Neither has universal force yet. But both are likely to influence domestic regulation in their respective signatory blocs - and enterprises operating across those blocs will face compliance requirements from both simultaneously. Paris generates AI impact assessments and audit obligations. New Delhi generates impact reporting and access provisions.
The $200 Billion Investment Framework
The investment commitments are directed at AI compute infrastructure for lower-income nations, training data access and local language model development, technical assistance for government AI deployment, and AI for agriculture, healthcare, financial inclusion, and climate adaptation. These are procurement signals. Organizations supplying cloud infrastructure, applied AI, health informatics, or agricultural technology have a five-year pipeline of government-backed demand in 91 markets.
Action Steps
- Map your jurisdiction exposure. Identify which countries your AI deployments touch. Sort them by Paris-aligned versus New Delhi-aligned governance frameworks. Build this map now, before regulations are finalized, while you still have design flexibility.

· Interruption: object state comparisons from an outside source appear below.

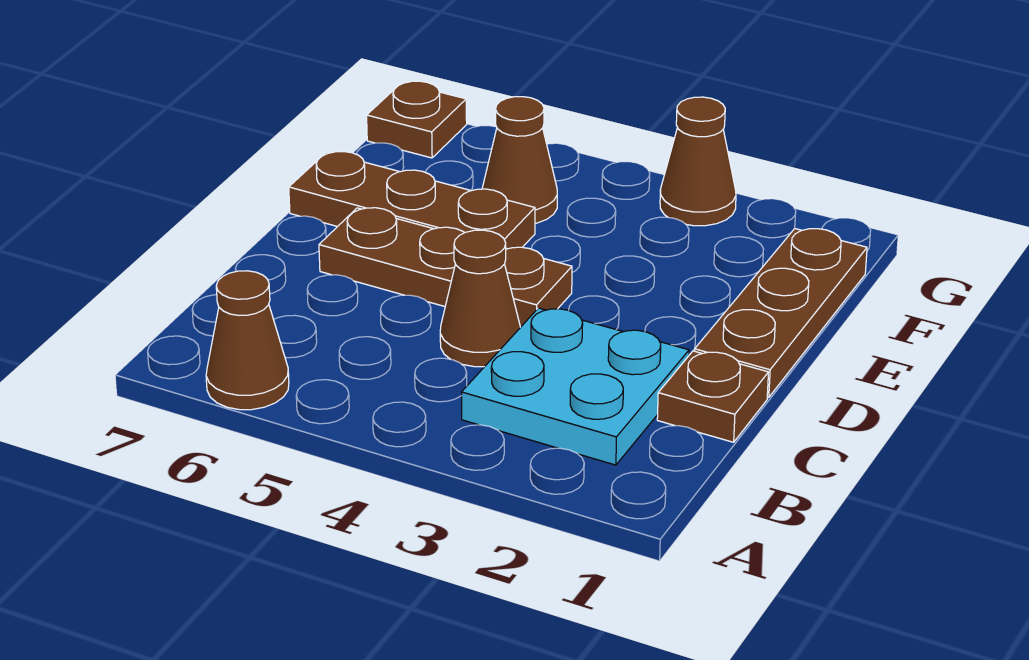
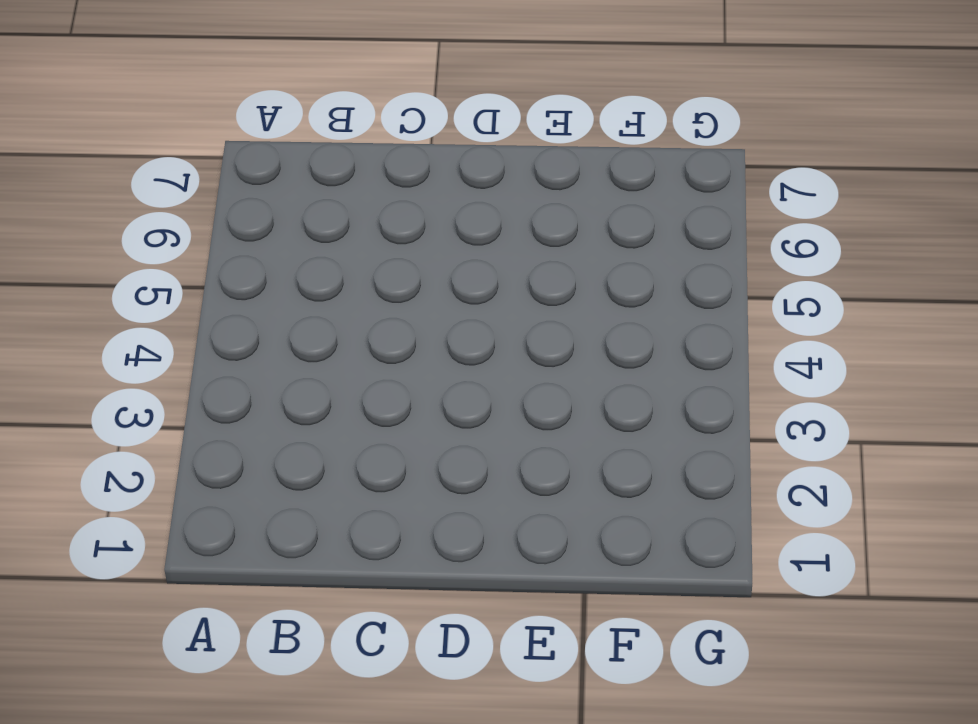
none -> brown cone A6 level 1
none -> cyan plate B2:C3 level 1

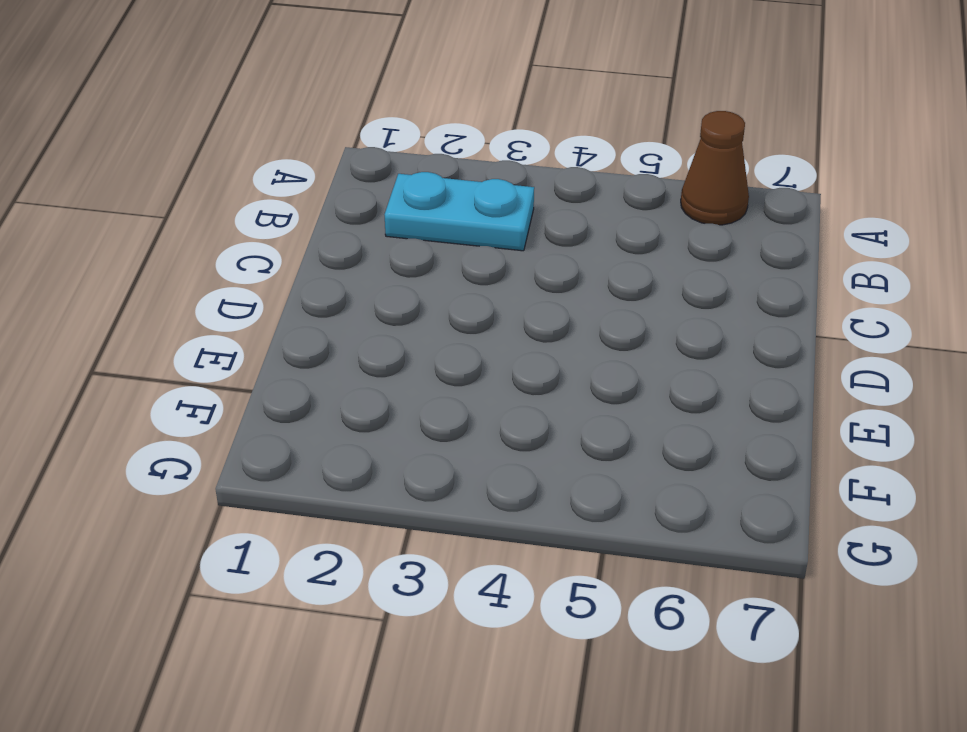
cyan plate B2:B3 level 1 -> cyan plate B2:C3 level 1
none -> brown plate C1 level 1
none -> brown cone C4 level 1

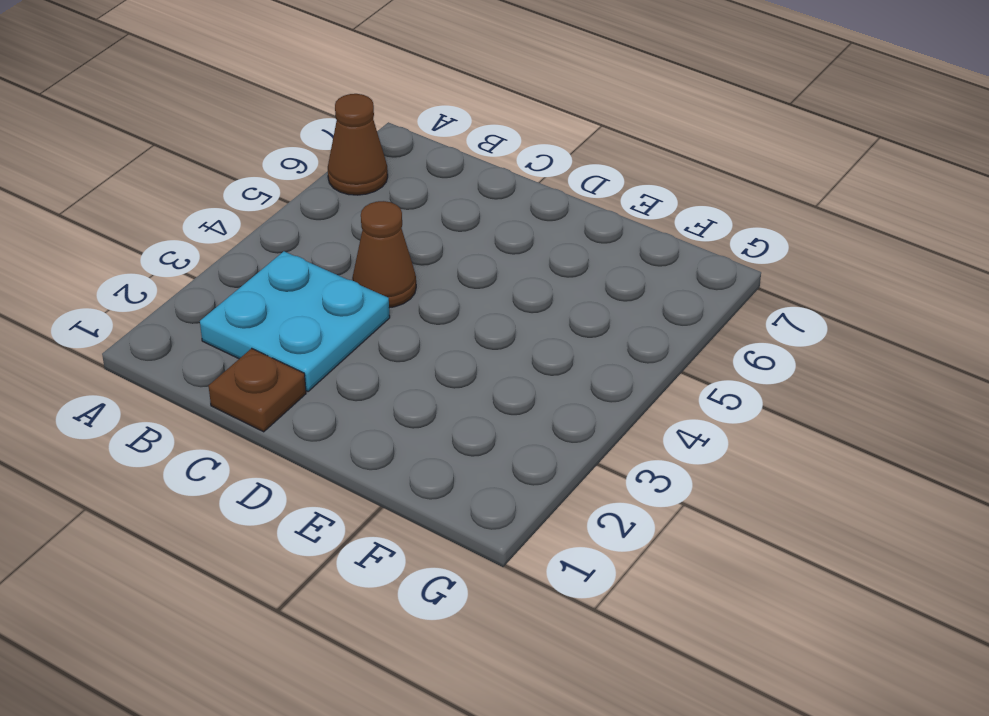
none -> brown plate D1:F1 level 1
none -> brown plate D4:D6 level 1

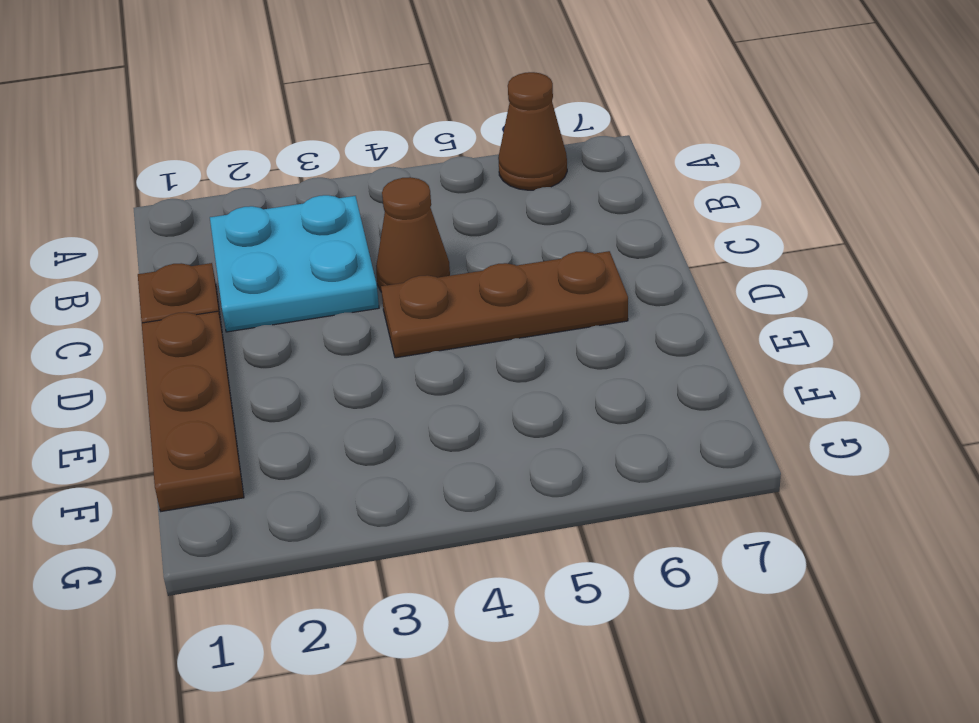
none -> brown plate E5:E7 level 1
none -> brown cone F5 level 1

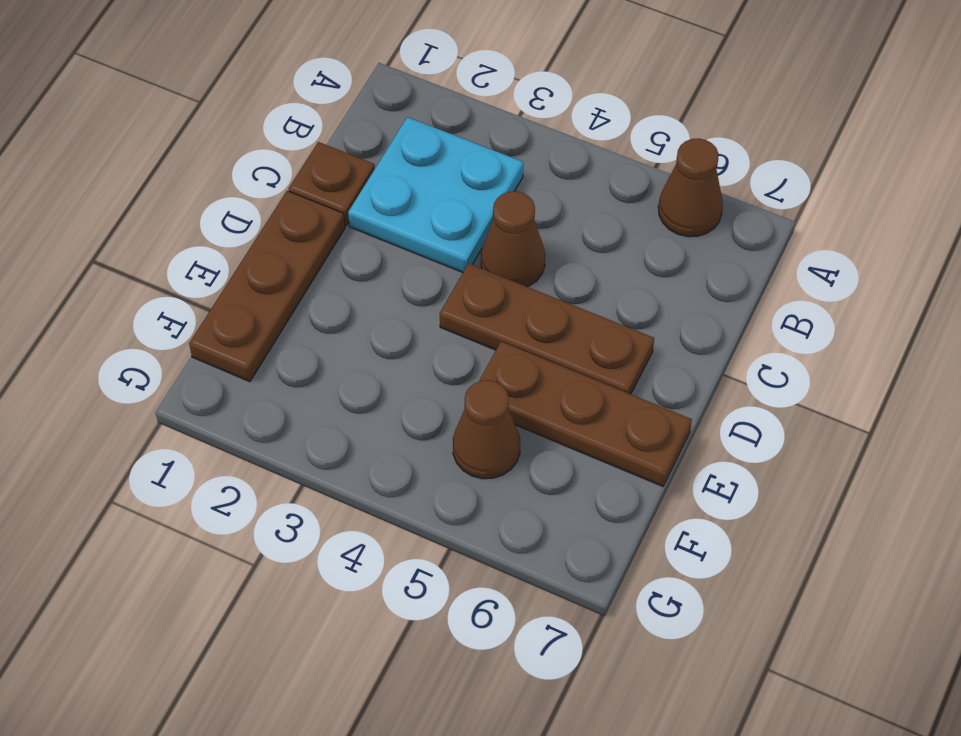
none -> brown cone G3 level 1
none -> brown plate G7 level 1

- Add impact reporting to your AI documentation stack. You likely have harm-documentation workflows for EU AI Act compliance. Stand up a parallel impact-measurement workflow starting with your highest-value AI deployments.
- Flag the six working groups for your policy and government affairs teams. The groups are consulting enterprise stakeholders through government delegations. Engagement now shapes implementation frameworks for 91 markets.
- Model the $200 billion procurement opportunity if your products apply to agriculture, healthcare, financial inclusion, climate, or infrastructure AI in developing markets.
- Standardize AI governance at the higher tier. Build one compliance program meeting both Paris and New Delhi requirements rather than maintaining parallel programs. The near-term cost is higher; the long-term cost of operating below standard in any market is higher still.